• [AIM OF THE TASK]: Resume the passage on at-will employment in the United States, picking up right after its last sentence.

• [PROVIDED PASSAGE]:

The default rule under United States labor laws is that employment is “at-will”—meaning at the will of both the employer and the employee. 

At-will employment means that an employee can quit their job at any time, for any reason or no given reason at all. Likewise, an employer can fire an employee at any time for any reason (so long as the reason is not illegal) or no reason, unless there is a specific, federal or state legal or contractual protection against termination. 

In the United States, Montana is the only state that has not adopted at-will employment. To illustrate the difference, an employer in Montana may only terminate an employee who has completed an initial probationary period for “good cause,” which means that there has to be a reasonable, work-related reason for termination, such as the employee’s poor performance, the employee’s disruption of the business, or another legitimate business reason.

• [MATERIAL SHOWN]:
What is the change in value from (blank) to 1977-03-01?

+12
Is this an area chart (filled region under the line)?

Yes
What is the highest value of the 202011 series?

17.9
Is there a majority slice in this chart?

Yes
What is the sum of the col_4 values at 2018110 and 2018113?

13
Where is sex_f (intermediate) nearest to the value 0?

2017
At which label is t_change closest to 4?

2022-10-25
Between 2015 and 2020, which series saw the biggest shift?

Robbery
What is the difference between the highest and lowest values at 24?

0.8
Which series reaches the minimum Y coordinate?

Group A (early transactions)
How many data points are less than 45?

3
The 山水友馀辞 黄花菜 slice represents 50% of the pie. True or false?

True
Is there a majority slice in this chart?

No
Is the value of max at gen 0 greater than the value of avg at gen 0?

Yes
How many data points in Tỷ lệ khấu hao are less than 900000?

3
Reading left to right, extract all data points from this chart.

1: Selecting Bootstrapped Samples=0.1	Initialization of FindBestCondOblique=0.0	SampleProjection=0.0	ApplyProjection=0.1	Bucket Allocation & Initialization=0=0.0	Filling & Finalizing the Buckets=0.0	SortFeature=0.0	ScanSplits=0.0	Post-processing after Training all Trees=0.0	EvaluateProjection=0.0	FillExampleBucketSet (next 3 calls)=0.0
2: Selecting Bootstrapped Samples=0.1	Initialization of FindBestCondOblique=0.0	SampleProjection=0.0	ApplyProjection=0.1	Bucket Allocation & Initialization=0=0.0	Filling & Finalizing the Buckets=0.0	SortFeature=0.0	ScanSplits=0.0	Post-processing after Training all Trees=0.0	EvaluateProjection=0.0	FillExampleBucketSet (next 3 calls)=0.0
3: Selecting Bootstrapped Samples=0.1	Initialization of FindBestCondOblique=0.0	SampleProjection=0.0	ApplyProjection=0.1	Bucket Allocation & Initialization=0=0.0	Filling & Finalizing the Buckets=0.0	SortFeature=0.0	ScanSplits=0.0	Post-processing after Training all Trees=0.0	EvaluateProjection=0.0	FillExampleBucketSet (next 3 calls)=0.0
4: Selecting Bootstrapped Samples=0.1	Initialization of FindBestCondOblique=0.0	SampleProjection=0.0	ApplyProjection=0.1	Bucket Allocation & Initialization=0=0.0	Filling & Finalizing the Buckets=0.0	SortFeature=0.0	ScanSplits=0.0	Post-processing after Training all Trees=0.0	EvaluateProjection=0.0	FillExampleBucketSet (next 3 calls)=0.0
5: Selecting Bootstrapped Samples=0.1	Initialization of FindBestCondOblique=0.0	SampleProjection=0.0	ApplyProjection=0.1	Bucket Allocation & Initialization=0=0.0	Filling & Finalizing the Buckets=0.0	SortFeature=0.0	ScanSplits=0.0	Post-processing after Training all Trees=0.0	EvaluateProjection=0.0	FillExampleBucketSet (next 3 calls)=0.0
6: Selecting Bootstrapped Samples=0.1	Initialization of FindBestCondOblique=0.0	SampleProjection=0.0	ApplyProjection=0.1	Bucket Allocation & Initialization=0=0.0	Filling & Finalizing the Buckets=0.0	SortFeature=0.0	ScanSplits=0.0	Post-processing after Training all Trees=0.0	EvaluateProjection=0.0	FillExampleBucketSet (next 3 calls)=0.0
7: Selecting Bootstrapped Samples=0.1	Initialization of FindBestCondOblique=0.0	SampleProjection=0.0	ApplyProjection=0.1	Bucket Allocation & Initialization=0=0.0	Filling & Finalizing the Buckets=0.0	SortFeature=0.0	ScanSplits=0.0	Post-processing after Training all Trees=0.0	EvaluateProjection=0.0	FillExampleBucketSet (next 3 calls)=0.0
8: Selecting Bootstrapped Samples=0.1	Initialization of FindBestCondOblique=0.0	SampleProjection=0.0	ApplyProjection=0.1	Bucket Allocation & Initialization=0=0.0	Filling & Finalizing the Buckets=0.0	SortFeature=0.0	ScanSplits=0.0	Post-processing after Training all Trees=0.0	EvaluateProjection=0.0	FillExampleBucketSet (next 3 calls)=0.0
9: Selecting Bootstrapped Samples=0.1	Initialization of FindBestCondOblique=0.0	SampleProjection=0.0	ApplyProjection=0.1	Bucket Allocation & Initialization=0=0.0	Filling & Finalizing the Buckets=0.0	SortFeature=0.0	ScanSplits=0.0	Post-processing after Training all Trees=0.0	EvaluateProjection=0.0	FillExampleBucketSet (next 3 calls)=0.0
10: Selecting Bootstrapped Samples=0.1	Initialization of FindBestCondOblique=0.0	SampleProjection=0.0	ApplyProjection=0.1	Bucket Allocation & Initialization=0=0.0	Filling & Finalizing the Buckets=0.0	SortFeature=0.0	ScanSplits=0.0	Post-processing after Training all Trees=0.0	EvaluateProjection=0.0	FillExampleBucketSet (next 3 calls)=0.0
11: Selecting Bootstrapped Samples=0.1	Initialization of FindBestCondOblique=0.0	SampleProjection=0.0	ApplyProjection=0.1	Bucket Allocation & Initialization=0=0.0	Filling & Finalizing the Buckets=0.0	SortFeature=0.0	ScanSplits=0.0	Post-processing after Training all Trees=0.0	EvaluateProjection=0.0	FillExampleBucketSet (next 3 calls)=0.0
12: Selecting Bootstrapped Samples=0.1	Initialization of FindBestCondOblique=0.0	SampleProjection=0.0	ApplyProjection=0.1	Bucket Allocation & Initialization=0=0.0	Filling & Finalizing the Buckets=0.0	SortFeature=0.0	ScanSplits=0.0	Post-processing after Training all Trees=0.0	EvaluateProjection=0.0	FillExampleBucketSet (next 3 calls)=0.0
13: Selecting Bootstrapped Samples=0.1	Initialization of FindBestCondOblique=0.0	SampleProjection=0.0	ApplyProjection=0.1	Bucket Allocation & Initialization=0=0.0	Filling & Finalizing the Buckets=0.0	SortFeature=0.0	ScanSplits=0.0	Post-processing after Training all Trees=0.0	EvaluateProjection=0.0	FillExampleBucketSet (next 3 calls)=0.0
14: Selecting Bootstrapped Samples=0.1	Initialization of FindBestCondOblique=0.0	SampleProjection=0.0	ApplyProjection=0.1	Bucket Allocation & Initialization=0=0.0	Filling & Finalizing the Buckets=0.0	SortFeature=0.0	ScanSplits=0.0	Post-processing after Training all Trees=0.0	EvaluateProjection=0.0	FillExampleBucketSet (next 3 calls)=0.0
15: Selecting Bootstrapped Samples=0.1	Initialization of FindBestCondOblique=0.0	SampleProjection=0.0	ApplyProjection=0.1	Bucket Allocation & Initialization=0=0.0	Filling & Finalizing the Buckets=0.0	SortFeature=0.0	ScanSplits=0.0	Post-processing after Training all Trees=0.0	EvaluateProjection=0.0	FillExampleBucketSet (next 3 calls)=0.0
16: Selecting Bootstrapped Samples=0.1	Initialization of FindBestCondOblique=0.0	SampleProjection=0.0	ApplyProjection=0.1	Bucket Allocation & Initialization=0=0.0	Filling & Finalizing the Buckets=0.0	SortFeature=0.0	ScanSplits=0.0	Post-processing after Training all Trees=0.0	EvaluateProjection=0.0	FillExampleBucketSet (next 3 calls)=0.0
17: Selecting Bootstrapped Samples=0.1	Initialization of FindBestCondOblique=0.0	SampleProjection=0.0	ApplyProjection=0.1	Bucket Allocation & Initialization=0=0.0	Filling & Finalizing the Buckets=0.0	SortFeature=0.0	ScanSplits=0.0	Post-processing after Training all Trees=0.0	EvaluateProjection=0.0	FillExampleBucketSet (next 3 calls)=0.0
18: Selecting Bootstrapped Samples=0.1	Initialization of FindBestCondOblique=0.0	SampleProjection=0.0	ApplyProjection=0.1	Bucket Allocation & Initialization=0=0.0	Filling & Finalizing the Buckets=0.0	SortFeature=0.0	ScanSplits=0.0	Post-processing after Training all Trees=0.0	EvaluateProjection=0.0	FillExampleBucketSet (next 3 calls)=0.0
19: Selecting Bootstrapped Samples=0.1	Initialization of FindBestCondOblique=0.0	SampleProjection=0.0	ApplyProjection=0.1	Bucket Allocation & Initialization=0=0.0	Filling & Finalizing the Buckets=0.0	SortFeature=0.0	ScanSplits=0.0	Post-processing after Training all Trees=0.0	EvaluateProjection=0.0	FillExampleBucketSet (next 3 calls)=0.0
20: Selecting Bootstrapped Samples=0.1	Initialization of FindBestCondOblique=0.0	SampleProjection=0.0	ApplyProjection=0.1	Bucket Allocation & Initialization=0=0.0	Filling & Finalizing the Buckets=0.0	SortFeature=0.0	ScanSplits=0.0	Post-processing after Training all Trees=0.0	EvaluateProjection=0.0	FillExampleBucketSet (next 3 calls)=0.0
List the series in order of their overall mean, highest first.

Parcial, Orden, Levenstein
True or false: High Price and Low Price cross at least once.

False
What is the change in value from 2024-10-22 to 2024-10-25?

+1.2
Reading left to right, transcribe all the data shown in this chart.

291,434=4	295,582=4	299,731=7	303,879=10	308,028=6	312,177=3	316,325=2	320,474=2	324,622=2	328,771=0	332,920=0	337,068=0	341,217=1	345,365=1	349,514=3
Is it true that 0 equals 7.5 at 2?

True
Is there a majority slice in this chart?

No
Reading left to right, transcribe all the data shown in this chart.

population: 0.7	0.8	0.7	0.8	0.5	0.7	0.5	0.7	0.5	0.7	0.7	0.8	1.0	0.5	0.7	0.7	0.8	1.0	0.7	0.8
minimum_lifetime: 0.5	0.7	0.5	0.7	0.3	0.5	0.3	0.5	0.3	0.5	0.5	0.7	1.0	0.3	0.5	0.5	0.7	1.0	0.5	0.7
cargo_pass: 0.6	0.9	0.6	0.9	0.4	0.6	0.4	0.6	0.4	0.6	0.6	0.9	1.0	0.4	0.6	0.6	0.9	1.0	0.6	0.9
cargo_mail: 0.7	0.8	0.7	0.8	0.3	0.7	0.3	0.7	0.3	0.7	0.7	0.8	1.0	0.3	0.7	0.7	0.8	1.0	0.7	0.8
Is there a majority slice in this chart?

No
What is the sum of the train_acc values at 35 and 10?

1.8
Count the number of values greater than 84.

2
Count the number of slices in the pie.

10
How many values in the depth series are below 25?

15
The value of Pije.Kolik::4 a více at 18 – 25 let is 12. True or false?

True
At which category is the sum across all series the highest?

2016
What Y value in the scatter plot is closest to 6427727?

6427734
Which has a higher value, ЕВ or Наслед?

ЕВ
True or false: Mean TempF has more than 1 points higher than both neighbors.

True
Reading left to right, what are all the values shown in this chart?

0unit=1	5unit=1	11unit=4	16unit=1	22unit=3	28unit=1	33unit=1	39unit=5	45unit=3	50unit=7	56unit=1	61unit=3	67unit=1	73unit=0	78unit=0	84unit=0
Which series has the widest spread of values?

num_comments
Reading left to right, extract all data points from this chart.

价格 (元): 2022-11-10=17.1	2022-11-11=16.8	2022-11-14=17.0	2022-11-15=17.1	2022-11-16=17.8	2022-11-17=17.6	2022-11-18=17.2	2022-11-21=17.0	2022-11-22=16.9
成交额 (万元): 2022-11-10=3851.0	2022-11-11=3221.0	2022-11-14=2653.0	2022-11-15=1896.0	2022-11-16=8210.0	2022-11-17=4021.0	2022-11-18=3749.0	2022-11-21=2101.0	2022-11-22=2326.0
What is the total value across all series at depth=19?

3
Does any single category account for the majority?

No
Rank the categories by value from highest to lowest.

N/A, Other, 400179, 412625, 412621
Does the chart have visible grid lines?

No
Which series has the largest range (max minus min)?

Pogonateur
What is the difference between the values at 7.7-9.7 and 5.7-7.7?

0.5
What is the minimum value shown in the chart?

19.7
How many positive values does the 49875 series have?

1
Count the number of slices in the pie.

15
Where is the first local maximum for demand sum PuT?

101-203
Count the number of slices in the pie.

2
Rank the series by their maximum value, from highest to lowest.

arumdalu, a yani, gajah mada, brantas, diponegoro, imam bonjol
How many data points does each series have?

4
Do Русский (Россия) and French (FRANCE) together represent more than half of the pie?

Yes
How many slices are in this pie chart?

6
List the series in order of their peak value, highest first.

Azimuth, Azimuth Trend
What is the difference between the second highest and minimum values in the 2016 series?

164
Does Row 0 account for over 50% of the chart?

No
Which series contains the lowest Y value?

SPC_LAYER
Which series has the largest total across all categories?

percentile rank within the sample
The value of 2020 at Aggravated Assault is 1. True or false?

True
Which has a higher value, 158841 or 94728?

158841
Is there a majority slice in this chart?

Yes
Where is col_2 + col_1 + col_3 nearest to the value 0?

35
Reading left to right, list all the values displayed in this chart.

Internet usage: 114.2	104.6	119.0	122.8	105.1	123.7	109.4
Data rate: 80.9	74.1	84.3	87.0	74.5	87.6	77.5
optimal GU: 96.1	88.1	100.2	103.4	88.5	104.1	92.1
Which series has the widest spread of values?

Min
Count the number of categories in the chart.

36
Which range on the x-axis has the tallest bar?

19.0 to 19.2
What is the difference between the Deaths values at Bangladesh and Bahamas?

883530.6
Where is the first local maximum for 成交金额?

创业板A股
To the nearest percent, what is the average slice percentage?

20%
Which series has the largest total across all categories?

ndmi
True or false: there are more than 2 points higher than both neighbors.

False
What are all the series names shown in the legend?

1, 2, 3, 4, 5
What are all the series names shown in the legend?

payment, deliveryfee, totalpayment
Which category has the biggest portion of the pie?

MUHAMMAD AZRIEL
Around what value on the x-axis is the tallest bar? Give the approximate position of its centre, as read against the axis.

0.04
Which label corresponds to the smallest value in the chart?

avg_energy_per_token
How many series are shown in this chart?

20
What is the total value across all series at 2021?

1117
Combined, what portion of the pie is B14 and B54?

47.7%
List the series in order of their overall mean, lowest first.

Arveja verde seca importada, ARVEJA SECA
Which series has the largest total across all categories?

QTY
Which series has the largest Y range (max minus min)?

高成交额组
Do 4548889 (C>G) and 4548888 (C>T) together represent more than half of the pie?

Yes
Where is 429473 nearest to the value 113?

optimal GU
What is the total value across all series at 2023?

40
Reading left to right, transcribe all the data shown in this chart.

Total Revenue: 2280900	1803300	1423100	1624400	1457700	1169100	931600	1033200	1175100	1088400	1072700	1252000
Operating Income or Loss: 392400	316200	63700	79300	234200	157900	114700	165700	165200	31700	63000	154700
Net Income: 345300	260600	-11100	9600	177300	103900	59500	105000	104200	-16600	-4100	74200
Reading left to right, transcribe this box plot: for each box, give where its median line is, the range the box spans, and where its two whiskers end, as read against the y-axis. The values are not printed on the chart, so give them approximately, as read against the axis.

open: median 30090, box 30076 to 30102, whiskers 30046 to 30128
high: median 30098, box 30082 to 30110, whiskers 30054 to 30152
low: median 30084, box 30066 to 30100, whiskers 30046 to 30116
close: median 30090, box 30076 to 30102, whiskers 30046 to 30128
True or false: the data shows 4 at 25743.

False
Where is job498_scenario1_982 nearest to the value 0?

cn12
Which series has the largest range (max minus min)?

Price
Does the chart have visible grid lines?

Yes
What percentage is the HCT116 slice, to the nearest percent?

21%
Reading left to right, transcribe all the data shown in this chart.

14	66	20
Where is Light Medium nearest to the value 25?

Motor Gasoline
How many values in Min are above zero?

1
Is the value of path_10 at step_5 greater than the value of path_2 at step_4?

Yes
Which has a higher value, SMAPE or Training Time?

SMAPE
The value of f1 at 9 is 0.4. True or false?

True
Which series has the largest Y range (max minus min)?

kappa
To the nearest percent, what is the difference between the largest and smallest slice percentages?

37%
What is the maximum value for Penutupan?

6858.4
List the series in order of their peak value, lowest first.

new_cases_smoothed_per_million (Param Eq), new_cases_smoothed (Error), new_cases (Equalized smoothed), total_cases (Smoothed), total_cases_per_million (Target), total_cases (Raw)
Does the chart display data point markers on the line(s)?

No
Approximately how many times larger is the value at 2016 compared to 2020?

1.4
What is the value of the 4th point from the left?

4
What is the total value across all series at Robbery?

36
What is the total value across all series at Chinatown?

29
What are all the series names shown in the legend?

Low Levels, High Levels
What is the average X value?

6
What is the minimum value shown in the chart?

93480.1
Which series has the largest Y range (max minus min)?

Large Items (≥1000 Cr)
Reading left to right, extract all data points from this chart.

• [OUTPUT OF THE EXERCISE]:
As a practical matter, employers should consult with their corporate attorney or employment counsel if a termination is potentially contentious, even in the vast majority of at-will employment states. To minimize the risk of employment litigation, employers need to proactively ensure compliance with employment laws and rules covering employees over the age of 40, wages and hours, classification of workers, workplace conditions, harassment, discrimination, retaliation, pregnancy, and family and disability leaves, among others.

Disclaimer: LTSE is neither a law firm nor provides legal advice. Before making decisions on matters covered by this post, readers should consult their legal adviser.